Aim of the task
Wherever the string "Left" appears in the records, return the line that holds it.

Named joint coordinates

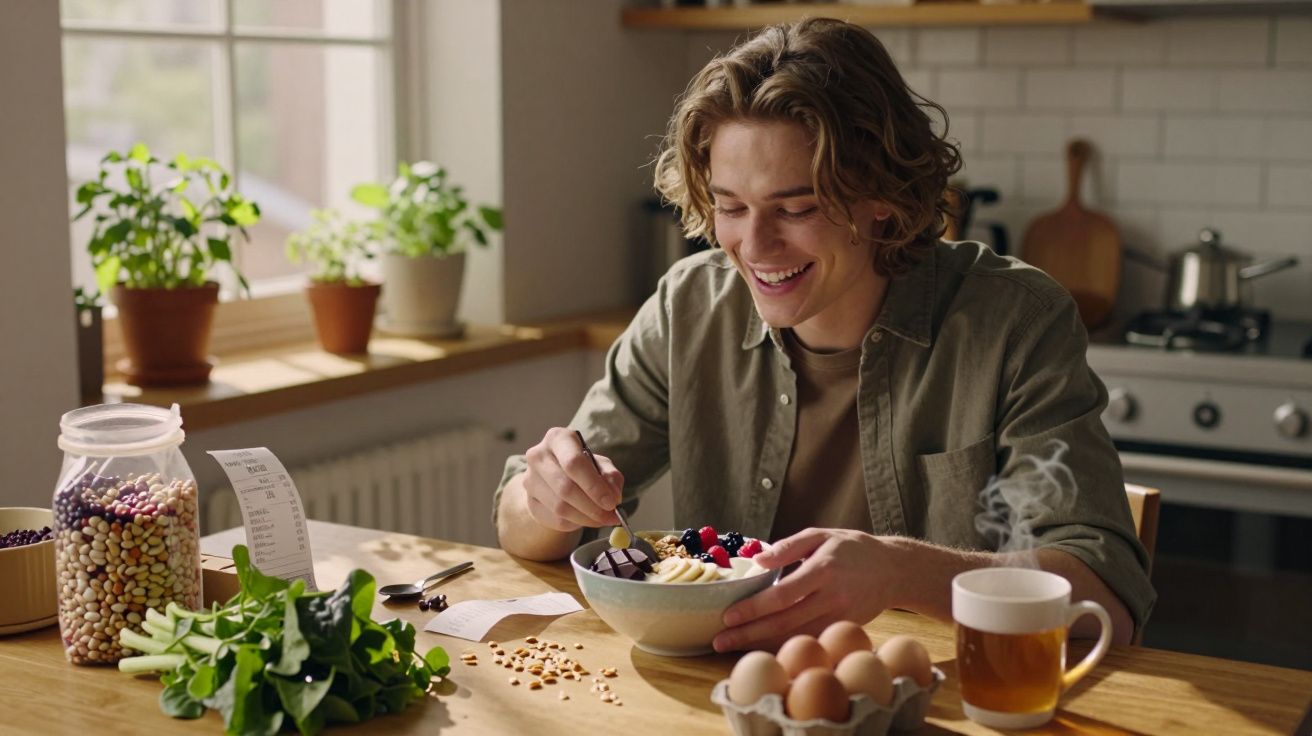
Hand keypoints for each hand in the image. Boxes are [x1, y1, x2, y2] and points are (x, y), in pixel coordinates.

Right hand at [521, 427, 623, 532]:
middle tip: (611, 516)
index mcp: (558, 439)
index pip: (574, 463)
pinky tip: (586, 519)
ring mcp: (530, 480)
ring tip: (602, 518)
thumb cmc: (582, 466)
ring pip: (560, 507)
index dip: (594, 486)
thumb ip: (610, 477)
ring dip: (586, 518)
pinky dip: (576, 523)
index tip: (611, 503)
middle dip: (592, 506)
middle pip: (565, 488)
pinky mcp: (530, 502)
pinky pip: (555, 519)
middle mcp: (538, 456)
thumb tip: (614, 498)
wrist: (555, 476)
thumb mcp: (600, 464)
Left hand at [713, 528, 902, 651]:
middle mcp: (832, 597)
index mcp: (822, 570)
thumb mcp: (821, 535)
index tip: (728, 616)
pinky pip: (812, 641)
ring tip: (734, 648)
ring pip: (797, 637)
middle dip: (749, 634)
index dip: (754, 609)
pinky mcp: (846, 629)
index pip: (782, 595)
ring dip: (763, 645)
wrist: (894, 569)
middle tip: (720, 641)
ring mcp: (841, 617)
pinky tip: (763, 648)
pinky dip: (786, 647)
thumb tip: (757, 560)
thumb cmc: (852, 548)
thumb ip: (788, 546)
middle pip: (785, 622)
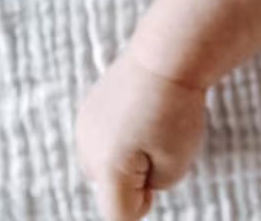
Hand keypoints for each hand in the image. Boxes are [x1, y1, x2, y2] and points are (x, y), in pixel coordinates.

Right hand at [75, 51, 207, 219]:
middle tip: (162, 138)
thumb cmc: (177, 108)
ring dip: (129, 155)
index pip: (118, 214)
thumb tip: (137, 186)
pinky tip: (142, 110)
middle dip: (137, 176)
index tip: (158, 176)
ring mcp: (83, 129)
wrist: (167, 54)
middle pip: (112, 188)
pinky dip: (123, 135)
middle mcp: (87, 150)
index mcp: (107, 167)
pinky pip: (106, 140)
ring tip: (153, 122)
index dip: (142, 204)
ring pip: (108, 164)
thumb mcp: (177, 161)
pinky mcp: (87, 112)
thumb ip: (154, 186)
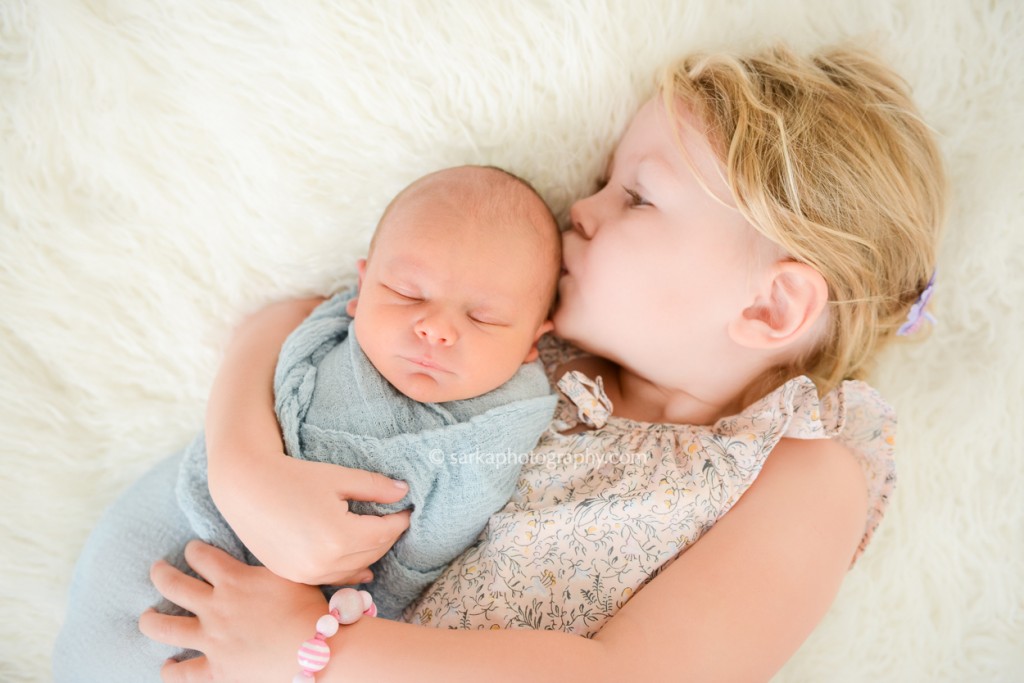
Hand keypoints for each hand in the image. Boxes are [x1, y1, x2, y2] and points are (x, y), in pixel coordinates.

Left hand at [140, 540, 328, 682]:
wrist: (315, 651)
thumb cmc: (310, 608)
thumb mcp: (292, 572)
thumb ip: (272, 560)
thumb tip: (271, 546)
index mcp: (234, 579)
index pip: (201, 556)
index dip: (194, 550)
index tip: (192, 549)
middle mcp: (215, 607)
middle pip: (173, 585)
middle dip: (161, 573)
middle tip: (157, 568)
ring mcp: (212, 640)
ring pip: (165, 627)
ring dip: (151, 620)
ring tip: (147, 616)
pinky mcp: (216, 670)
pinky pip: (183, 673)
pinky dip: (171, 670)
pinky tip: (168, 665)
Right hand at [210, 455, 410, 584]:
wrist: (245, 488)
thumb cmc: (292, 478)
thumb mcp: (339, 478)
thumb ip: (375, 487)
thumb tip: (403, 492)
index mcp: (340, 537)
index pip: (384, 533)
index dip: (400, 520)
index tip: (408, 509)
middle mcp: (325, 562)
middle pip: (373, 553)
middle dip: (388, 536)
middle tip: (396, 520)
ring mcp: (308, 573)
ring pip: (355, 569)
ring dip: (371, 554)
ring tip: (380, 537)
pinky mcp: (295, 576)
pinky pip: (333, 577)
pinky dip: (350, 571)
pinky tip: (363, 569)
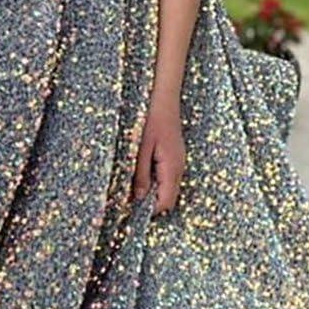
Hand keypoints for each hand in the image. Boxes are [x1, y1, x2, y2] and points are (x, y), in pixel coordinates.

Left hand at [129, 94, 185, 216]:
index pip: (166, 202)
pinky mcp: (175, 156)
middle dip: (150, 202)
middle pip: (169, 198)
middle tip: (129, 198)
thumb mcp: (140, 148)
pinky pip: (167, 177)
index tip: (130, 208)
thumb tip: (138, 198)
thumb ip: (139, 174)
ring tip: (132, 185)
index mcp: (171, 168)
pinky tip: (141, 172)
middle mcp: (179, 168)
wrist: (163, 98)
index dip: (149, 209)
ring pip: (168, 188)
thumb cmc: (150, 119)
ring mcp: (179, 162)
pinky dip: (155, 180)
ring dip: (152, 191)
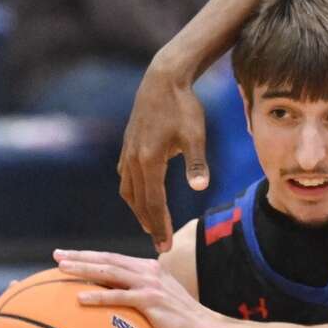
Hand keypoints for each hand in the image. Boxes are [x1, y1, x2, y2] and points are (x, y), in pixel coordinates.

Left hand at [53, 249, 216, 327]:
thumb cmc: (181, 319)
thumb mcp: (160, 299)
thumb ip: (140, 293)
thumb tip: (116, 298)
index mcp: (150, 268)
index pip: (114, 258)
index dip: (90, 255)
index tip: (68, 255)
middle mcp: (149, 271)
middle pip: (108, 260)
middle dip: (80, 256)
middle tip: (57, 255)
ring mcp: (150, 284)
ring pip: (110, 273)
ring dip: (84, 269)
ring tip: (62, 269)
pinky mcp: (151, 300)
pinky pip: (119, 297)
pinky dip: (98, 296)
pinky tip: (79, 298)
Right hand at [118, 61, 208, 253]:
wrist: (163, 81)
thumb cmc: (184, 108)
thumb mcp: (196, 136)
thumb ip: (197, 164)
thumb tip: (201, 188)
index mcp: (149, 161)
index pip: (154, 203)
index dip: (160, 226)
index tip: (165, 246)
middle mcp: (134, 160)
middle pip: (140, 202)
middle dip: (150, 226)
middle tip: (160, 247)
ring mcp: (128, 153)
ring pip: (129, 191)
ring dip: (139, 211)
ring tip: (151, 227)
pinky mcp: (128, 146)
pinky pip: (126, 178)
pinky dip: (133, 193)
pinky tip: (140, 198)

Solution below
Left hand at [713, 528, 902, 651]:
Left hand at [140, 540, 328, 682]:
Left hand at [129, 94, 185, 216]:
Left hand at [53, 249, 216, 327]:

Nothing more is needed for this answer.